Seenovate, Lyon, France.
Royal Canin Research Center, Aimargues, France.
Vet Res Commun. 2023 Jun;47(2):693-706. doi: 10.1007/s11259-022-10029-2. Epub 2022 Nov 5.
Breed-specific growth curves (GCs) are needed for neonatal puppies, but breed-specific data may be insufficient. We investigated an unsupervised clustering methodology for modeling GCs by augmenting breed-specific data with data from breeds having similar growth profiles. Puppy breeds were grouped by median growth profiles (bodyweights between birth and Day 20) using hierarchical clustering on principal components. Median bodyweights for breeds in a cluster were centered to that cluster's median and used to model cluster GCs by Generalized Additive Models for Location, Shape and Scale.

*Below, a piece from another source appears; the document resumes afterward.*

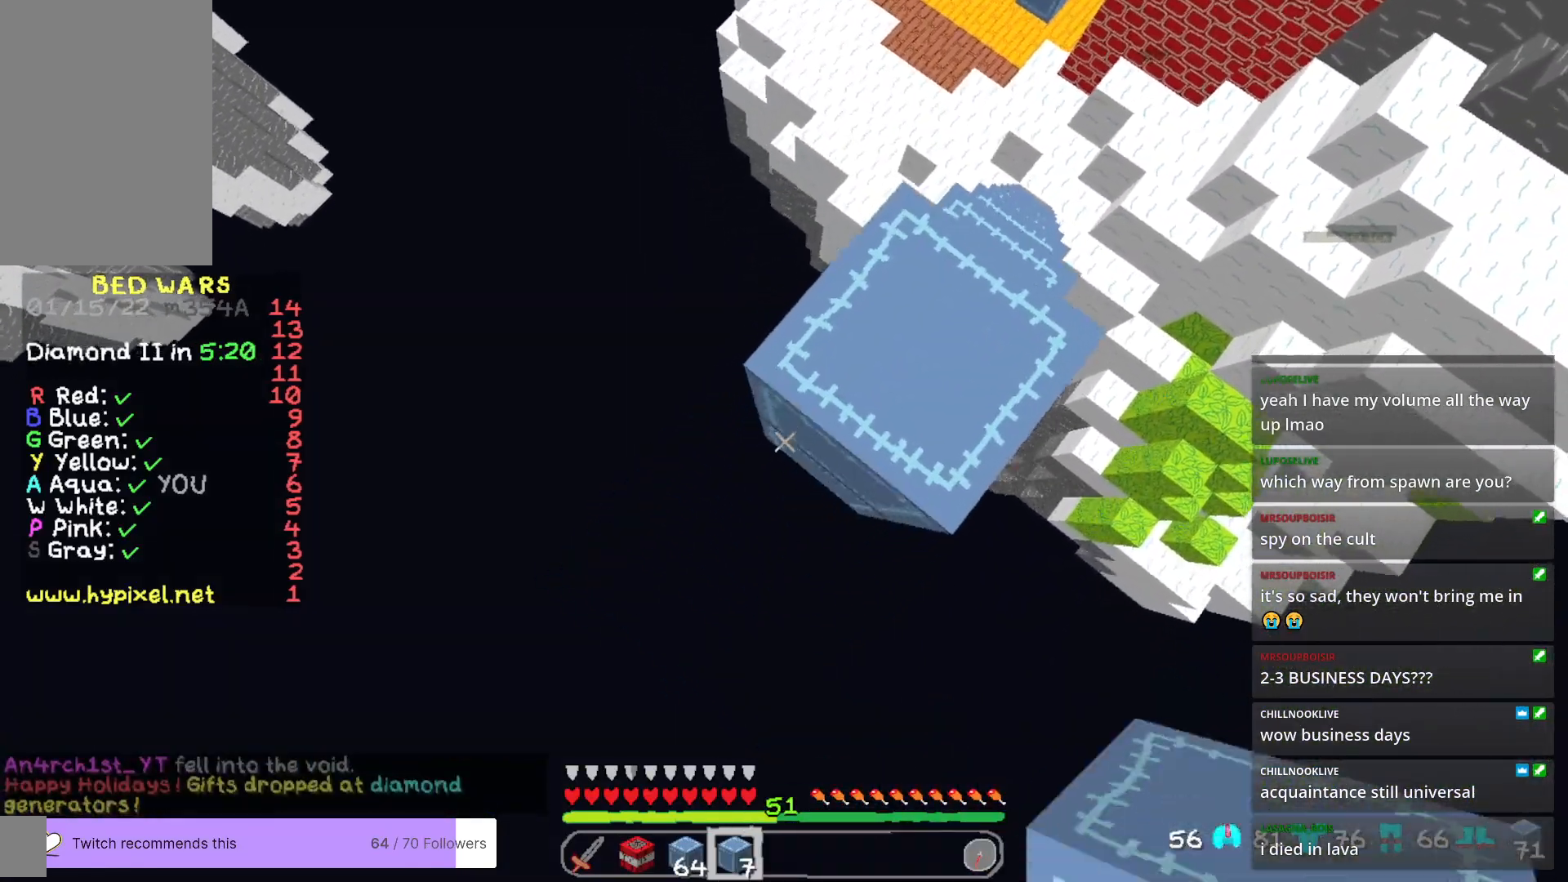
{"keys": ["a", "s"], "mouse": ["right"], "events": []}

These were centered back to breed growth profiles to produce cluster-scale breed GCs. The accuracy of breed-scale GCs modeled with breed-specific data only and cluster-scale breed GCs were compared when modeled from diminishing sample sizes. A complete dataset of Labrador Retriever bodyweights (birth to Day 20) was split into training (410 puppies) and test (460 puppies) datasets. Cluster-scale breed and breed-scale GCs were modelled from defined sample sizes from the training dataset. Quality criteria were the percentages of observed data in the test dataset outside the target growth centiles of simulations. Accuracy of cluster-scale breed GCs remained consistently high down to sampling sizes of three. They slightly overestimated breed variability, but centile curves were smooth and consistent with breed-scale GCs modeled from the complete Labrador Retriever dataset. At sampling sizes ≤ 20, the quality of breed-scale GCs reduced notably. In conclusion, GCs for neonatal puppies generated using a breed-cluster hybrid methodology can be more satisfactory than GCs at purely the breed level when sample sizes are small.
需要为新生幼犬建立特定品种的生长曲线(GCs),但特定品种的数据可能不足。我们研究了一种无监督聚类方法,通过用具有相似生长曲线的品种的数据来扩充特定品种的数据,从而对 GCs 进行建模。使用主成分的层次聚类,根据中值生长曲线(出生到第 20 天之间的体重)将幼犬品种分组。将一个聚类中的品种的中值体重中心化到该聚类的中值,并使用广义加性模型对位置、形状和比例进行聚类 GC 建模。将这些模型中心化回品种的生长曲线,以生成聚类规模的品种 GC。当从逐渐减少的样本量进行建模时,比较了仅使用特定品种数据建模的品种规模 GC 和聚类规模品种 GC 的准确性。完整的拉布拉多猎犬体重数据集(出生到第 20 天)分为训练(410 只幼犬)和测试(460 只幼犬)数据集。从训练数据集的定义样本量对聚类规模品种和品种规模 GC 进行建模。质量标准是测试数据集中观察到的数据百分比在模拟目标生长百分位数之外。聚类规模品种 GC 的准确性一直保持在采样规模为三的高水平。它们略微高估了品种的变异性,但百分位数曲线光滑且与从完整的拉布拉多猎犬数据集建模的品种规模 GC 一致。在采样规模≤20 时,品种规模 GC 的质量显著降低。总之,当样本量较小时,使用品种聚类混合方法生成的新生幼犬 GCs 比纯粹的品种水平 GCs 更令人满意。